I just recently noticed that if I have multiple files with mostly the same name but different suffixes, tab-completion will give me the right one based on the command I'm executing.
For example, if I have "foo.odt" and "foo.pdf" in the same directory, and I type "ls -l foo<TAB>" it will beep and list both files for me ... but if I type "libreoffice foo<TAB>" it will complete to foo.odt, while if I type "evince foo<TAB>" it will complete to foo.pdf.
That's pretty cool and I'm wondering when it came into existence.
Fri Dec 13 2013 13:23:58 EST from IGnatius T Foobar @ Uncensored
Hey, when did bash tab-completion of filenames become context sensitive?
http://bash-completion.alioth.debian.org/
Have been using that for at least 3 years now, I think maybe even 5 years.
What I like even more is that the completion also works for commands, like /etc/init.d/citadel sta[TAB] *bing* might offer you "start" and "status". (Ok, that is not really a giant step for mankind... just an example.) Similar stuff works all around the bash, in Gentoo you need to actively request it for some stuff, though.
with modern git versions, it can even tab-complete i.e. branches,
ala git chekout sta<tab>-> ble-8<tab> list of matches.
if you run only one app per hypervised cluster, who needs stuff like memory protection?
http://www.theregister.co.uk/2013/09/17/cloudius_systems_osv_cloud_software/
(or you use i.e. docker)
Why am I just now noticing it? I am immersed in the Linux shell every day.
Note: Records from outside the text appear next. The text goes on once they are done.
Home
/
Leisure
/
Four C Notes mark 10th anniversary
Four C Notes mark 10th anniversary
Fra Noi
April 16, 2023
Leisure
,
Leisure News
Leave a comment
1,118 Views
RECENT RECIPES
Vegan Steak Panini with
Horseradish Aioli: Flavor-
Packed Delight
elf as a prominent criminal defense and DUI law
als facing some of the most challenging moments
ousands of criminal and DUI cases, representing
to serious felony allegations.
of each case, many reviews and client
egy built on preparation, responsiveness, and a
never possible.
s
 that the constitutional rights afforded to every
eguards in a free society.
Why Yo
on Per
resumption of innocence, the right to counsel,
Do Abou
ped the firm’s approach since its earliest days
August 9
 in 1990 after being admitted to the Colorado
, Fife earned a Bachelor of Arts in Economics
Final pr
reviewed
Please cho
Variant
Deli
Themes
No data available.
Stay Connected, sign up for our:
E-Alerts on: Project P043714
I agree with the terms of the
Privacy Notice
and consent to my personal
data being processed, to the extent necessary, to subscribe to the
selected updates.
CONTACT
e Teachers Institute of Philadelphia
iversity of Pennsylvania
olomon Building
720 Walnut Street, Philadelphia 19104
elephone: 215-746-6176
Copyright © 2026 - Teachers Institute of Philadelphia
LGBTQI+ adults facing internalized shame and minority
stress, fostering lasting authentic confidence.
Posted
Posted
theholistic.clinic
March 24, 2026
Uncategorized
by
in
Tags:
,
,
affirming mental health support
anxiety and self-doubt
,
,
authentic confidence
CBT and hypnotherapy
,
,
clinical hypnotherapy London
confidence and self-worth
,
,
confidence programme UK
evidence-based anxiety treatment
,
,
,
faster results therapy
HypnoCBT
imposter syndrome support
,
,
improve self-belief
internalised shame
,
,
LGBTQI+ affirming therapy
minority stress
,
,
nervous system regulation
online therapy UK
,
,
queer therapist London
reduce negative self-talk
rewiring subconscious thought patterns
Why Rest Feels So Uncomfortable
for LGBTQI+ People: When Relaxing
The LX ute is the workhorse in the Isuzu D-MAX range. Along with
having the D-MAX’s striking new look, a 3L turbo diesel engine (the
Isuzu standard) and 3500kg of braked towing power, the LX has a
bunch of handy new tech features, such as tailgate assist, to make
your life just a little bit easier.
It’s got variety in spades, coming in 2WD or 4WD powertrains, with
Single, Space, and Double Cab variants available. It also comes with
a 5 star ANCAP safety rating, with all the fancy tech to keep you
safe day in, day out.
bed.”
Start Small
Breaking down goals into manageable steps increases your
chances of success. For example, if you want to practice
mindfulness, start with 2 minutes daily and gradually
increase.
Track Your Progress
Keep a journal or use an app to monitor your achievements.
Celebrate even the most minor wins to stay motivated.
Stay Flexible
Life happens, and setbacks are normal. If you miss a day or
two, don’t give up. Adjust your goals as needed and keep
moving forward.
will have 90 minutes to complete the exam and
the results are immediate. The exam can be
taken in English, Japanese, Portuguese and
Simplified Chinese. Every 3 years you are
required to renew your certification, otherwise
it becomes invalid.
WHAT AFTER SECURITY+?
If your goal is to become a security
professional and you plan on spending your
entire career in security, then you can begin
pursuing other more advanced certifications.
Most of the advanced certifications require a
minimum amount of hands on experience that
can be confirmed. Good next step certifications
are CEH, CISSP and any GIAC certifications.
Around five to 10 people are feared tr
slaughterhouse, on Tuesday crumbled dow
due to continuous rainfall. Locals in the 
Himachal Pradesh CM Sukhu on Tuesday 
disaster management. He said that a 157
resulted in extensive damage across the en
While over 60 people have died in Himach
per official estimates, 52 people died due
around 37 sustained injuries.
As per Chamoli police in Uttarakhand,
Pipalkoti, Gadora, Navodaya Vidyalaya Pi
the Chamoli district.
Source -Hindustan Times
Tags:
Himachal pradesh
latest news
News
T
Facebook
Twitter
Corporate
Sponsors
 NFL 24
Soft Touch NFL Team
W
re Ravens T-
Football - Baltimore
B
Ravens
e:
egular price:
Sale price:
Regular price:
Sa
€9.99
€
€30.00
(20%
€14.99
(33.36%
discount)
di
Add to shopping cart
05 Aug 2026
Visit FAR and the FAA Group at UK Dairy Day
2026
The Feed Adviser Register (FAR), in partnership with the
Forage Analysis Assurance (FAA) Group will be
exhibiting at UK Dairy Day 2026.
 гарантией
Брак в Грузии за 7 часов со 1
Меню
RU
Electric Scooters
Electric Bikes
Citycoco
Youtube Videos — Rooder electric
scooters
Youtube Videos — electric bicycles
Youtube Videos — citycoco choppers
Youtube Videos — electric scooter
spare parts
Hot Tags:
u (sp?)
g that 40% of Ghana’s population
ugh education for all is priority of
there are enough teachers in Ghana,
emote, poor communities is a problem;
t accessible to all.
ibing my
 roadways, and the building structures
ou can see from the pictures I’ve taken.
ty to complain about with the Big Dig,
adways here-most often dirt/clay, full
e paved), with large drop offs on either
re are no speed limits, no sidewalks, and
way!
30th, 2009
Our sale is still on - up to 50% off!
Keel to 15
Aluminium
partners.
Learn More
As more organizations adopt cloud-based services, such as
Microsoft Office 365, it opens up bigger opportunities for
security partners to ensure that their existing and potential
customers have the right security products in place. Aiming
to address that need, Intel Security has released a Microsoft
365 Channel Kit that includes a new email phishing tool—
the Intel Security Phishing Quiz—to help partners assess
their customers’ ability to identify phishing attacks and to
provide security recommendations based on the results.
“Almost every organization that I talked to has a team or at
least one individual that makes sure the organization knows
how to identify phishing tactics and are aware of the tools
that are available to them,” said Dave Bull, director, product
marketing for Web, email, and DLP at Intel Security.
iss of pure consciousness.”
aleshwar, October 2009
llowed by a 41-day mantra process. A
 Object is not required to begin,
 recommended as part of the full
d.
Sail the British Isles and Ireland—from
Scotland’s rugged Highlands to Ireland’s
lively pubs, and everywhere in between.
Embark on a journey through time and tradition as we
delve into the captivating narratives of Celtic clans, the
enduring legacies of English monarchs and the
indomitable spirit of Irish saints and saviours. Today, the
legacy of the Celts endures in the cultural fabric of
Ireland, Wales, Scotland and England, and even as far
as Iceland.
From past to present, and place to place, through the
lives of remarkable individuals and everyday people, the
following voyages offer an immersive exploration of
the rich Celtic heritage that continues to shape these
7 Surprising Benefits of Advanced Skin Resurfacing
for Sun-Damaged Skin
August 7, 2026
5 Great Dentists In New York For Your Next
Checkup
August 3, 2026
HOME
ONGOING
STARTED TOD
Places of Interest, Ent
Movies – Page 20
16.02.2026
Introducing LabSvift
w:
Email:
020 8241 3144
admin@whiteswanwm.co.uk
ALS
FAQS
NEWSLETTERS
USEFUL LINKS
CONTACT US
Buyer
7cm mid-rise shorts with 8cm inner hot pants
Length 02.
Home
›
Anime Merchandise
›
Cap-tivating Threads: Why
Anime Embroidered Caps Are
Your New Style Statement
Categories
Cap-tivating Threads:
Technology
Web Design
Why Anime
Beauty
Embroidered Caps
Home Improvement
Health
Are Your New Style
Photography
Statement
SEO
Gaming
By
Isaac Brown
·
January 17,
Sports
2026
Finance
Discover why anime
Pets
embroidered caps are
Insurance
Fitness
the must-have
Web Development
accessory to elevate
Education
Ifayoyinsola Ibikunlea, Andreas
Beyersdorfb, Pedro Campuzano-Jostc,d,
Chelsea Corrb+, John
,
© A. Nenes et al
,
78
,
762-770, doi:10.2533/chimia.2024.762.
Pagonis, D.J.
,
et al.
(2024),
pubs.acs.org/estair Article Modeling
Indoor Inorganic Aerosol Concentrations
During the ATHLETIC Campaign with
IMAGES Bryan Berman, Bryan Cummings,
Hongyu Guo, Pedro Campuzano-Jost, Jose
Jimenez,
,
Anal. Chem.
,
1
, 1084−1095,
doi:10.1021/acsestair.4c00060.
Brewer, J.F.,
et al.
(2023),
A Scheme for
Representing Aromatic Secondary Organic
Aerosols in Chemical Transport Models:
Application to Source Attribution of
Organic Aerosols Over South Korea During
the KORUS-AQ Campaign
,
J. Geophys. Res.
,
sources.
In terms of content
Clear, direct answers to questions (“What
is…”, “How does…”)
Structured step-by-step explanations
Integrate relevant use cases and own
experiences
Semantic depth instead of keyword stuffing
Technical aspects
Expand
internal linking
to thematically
I'm "soaking in it" right now, in fact, and noticing it's hard to type on my tablet dock keyboard when all the fingers on my left hand are tingly from too much guitar playing.
if you run only one app per hypervised cluster, who needs stuff like
memory protection?
That's an interesting approach. Minimal OS stack for an appliance that runs nothing but a JVM.
I wonder if that model could be extended to native applications. Why have all those runlevels and authentication systems and libraries and everything else when all you really need is libc and your application?
It would be very interesting to strip down a Linux to the point where it just initializes the network and runs your app directly from init. There are efforts like "jeos" but they're so generalized that they may not be stripped down to the bare minimum.
well, i'd rather question whether one needs fat virtualisation in first place..
seems to be the proper alternative with thin virtualisation - just one kernel in the game.
however, some of the concepts we use to bootstrap citadel propertly aren't implemented yet.
https://www.rollapp.com/apps
At the bottom center is a small clickable link for "test without signing in".
Didn't look at it long enough to see what the difference is between it and google drive.